Properly cleaned vet tools help keeps pets healthy.

Properly cleaned vet tools help keeps pets healthy.

The task of cleaning a veterinarian's tools often falls on the vet assistant. The job is important in preventing cross contamination between animals, in ensuring the tools remain in pristine condition, and in keeping the tools organized and in good working order for the next patient. The actual process involves a series of steps meant to clean, sterilize and lubricate the instruments.

Rinse Immediately

As soon as the procedure is over, you should rinse the tools clean of blood and tissue. Failure to rinse the tools in clear water promptly can lead to staining and rusting. Avoid using dish soap, bleach or saline because these products can corrode the stainless steel finish. Not only are stained and rusted tools aesthetically unappealing to pet owners, the instruments may fail to work properly in the future. The cost of replacing rusted vet tools can be considerable, especially for a clinic that is already running on a tight budget.

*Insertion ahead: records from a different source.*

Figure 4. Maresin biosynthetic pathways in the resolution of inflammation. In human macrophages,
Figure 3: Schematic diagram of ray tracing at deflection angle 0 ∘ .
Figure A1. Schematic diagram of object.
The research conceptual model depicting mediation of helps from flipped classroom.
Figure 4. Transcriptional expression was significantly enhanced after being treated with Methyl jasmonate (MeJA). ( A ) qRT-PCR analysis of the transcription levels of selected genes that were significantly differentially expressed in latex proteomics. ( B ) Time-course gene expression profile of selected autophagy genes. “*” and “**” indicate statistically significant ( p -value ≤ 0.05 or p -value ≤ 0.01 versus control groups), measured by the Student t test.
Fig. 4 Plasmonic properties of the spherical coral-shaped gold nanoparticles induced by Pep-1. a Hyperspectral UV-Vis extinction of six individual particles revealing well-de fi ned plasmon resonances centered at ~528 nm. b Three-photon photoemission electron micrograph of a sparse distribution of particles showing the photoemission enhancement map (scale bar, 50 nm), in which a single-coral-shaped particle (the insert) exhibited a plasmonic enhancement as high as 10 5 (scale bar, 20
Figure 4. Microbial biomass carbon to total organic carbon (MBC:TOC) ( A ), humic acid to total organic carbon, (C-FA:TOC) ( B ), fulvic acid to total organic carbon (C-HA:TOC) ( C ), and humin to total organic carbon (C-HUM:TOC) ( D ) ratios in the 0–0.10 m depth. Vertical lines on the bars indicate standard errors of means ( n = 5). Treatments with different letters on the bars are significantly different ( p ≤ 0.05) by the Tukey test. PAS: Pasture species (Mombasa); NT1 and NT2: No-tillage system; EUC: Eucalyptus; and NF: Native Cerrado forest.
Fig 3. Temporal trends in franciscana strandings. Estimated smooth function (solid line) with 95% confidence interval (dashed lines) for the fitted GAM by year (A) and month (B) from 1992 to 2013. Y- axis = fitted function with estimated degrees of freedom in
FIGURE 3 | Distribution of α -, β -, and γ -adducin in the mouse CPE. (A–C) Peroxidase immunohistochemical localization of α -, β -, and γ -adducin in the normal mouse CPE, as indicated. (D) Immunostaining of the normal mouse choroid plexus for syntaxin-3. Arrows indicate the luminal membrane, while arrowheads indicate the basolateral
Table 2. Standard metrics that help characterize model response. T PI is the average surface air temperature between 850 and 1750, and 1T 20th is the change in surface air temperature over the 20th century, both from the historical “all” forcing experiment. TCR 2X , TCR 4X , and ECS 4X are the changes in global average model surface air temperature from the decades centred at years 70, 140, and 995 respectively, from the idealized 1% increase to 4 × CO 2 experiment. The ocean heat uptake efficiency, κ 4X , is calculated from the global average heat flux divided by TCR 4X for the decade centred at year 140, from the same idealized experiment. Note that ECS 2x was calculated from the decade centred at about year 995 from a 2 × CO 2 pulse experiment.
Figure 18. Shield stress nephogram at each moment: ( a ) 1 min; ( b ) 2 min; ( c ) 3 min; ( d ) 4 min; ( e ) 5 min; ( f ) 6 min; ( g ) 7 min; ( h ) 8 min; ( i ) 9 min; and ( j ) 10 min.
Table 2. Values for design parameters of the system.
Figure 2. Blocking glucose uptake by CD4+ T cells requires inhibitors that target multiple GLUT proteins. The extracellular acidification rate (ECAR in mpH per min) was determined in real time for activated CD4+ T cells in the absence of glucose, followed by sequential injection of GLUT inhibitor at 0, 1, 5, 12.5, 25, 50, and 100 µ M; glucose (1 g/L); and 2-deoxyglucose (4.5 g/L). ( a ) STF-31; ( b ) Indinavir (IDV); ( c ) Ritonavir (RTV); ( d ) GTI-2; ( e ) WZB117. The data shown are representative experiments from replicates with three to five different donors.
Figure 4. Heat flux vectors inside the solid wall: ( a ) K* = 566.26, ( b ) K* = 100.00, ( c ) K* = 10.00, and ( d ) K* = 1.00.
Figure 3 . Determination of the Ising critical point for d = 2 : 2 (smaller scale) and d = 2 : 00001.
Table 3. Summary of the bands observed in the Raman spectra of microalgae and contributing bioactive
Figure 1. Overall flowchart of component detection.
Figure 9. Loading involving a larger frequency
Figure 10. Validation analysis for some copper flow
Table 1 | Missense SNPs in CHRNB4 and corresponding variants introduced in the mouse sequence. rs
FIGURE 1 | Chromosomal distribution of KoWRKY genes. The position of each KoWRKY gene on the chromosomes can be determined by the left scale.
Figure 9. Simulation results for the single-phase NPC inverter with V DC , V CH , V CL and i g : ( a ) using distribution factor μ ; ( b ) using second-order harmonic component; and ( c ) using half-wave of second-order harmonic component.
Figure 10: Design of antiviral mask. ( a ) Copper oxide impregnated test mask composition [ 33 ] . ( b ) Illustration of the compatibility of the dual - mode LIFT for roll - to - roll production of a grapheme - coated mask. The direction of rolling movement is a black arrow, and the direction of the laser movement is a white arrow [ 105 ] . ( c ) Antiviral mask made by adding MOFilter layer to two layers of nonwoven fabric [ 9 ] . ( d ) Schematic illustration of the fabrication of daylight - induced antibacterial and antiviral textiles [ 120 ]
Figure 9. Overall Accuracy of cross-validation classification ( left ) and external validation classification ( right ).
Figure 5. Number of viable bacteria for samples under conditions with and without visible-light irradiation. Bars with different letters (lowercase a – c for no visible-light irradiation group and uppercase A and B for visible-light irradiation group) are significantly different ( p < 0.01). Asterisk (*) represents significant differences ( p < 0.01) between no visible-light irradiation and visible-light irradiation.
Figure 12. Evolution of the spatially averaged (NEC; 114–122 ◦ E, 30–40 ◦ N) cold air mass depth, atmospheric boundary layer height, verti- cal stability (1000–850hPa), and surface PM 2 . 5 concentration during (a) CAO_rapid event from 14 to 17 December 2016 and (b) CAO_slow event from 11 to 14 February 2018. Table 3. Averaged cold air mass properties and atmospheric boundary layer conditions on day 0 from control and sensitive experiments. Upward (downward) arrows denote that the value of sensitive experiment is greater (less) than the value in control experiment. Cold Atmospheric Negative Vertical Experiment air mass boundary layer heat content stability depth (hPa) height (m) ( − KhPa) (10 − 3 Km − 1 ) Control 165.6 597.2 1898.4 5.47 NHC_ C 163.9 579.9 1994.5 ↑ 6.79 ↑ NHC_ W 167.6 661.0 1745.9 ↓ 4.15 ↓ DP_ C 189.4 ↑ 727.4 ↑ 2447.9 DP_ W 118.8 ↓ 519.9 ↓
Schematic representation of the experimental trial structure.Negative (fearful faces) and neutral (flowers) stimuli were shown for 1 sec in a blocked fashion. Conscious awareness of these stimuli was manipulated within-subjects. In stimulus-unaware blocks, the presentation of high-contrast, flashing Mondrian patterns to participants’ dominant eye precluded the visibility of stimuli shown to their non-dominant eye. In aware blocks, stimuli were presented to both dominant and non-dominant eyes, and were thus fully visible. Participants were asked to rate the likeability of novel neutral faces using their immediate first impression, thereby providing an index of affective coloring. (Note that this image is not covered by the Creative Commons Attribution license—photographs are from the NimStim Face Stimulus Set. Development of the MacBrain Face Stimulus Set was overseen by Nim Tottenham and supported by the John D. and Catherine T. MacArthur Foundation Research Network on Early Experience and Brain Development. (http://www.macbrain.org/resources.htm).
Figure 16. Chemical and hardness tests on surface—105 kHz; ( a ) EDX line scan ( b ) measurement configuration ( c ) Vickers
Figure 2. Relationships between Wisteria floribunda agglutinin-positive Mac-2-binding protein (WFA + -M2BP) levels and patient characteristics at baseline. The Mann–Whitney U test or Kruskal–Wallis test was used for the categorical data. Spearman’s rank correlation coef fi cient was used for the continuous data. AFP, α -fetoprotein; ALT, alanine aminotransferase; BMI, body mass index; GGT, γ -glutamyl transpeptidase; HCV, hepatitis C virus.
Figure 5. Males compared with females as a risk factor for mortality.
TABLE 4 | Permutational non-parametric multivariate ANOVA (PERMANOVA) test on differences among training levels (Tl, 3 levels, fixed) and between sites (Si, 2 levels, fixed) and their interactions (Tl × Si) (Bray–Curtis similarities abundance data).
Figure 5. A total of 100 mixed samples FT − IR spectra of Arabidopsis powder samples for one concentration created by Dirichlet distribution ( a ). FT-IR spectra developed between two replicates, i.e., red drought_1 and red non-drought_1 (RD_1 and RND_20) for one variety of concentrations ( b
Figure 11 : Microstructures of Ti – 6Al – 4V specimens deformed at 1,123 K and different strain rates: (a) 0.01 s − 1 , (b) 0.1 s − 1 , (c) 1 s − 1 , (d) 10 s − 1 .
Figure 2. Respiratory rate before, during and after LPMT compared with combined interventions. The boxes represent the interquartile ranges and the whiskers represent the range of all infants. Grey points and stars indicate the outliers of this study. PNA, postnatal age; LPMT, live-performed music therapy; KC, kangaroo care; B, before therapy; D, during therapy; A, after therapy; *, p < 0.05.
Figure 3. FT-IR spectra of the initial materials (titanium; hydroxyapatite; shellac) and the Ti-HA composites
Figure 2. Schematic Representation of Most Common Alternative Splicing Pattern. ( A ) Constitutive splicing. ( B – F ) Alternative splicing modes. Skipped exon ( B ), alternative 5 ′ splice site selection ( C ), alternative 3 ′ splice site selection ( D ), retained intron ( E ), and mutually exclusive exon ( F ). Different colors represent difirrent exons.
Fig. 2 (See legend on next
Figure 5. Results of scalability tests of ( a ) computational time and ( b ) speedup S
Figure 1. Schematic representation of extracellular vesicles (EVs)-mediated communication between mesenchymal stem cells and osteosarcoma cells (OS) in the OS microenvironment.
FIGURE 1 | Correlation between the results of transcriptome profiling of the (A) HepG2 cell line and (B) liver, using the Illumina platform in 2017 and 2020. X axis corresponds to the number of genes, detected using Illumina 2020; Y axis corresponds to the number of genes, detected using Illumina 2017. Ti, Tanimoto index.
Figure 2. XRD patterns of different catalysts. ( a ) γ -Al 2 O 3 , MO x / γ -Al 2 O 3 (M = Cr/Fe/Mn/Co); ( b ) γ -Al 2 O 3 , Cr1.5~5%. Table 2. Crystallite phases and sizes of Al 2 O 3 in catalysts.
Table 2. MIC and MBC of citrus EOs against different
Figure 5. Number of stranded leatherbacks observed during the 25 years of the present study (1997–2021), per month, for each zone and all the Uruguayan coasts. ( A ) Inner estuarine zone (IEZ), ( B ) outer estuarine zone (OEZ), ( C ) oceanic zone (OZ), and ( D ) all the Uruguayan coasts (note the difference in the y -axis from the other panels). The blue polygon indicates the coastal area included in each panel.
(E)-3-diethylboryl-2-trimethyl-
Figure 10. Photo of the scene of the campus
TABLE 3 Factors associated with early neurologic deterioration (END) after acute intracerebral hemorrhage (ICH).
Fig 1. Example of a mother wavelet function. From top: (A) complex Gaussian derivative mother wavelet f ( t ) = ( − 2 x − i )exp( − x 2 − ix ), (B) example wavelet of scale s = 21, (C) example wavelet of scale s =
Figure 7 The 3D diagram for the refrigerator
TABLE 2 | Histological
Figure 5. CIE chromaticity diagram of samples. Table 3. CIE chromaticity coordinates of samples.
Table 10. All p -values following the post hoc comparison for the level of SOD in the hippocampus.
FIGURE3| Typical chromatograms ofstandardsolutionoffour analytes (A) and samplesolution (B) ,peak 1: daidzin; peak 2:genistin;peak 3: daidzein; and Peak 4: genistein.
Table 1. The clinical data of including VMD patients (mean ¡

Ultrasonic or Neutral pH Cleanser

Once you rinse the debris off, the tools should be washed either in a neutral pH cleanser or in an ultrasonic machine. An ultrasonic machine uses high-frequency sound waves to clean minute particles out of those hard-to-reach places in tools, such as hinges. Whether you are washing the tools by hand or in the ultrasonic machine, try to space the instruments out so they don't rub or vibrate together and scratch the finishes.

Dry and Lubricate

Dry the instruments by placing them on a towel and blotting them dry with another towel. As soon as they are dry, spray a lubricant designed for surgical instruments on each item with movable parts. This is also a good time to make sure each instrument is in good working order. Make sure that blades aren't chipped, and that hinged tools open and close smoothly. You can set tools in poor condition aside to be repaired or replaced.

Sterilize or Disinfect.

You should sterilize instruments before the vet uses them on a new patient. Veterinarians use either an autoclave or a cold sterilization process to avoid cross contamination from one animal to the next. In both processes, the hinged tools are typically left in an open position. An autoclave is a device that uses heat to kill organisms. Cold sterilization requires a long-term process of submerging the instruments in a chemical solution and is considered more of a disinfecting process than a true sterilization. Follow manufacturer instructions in determining which process is recommended for each instrument.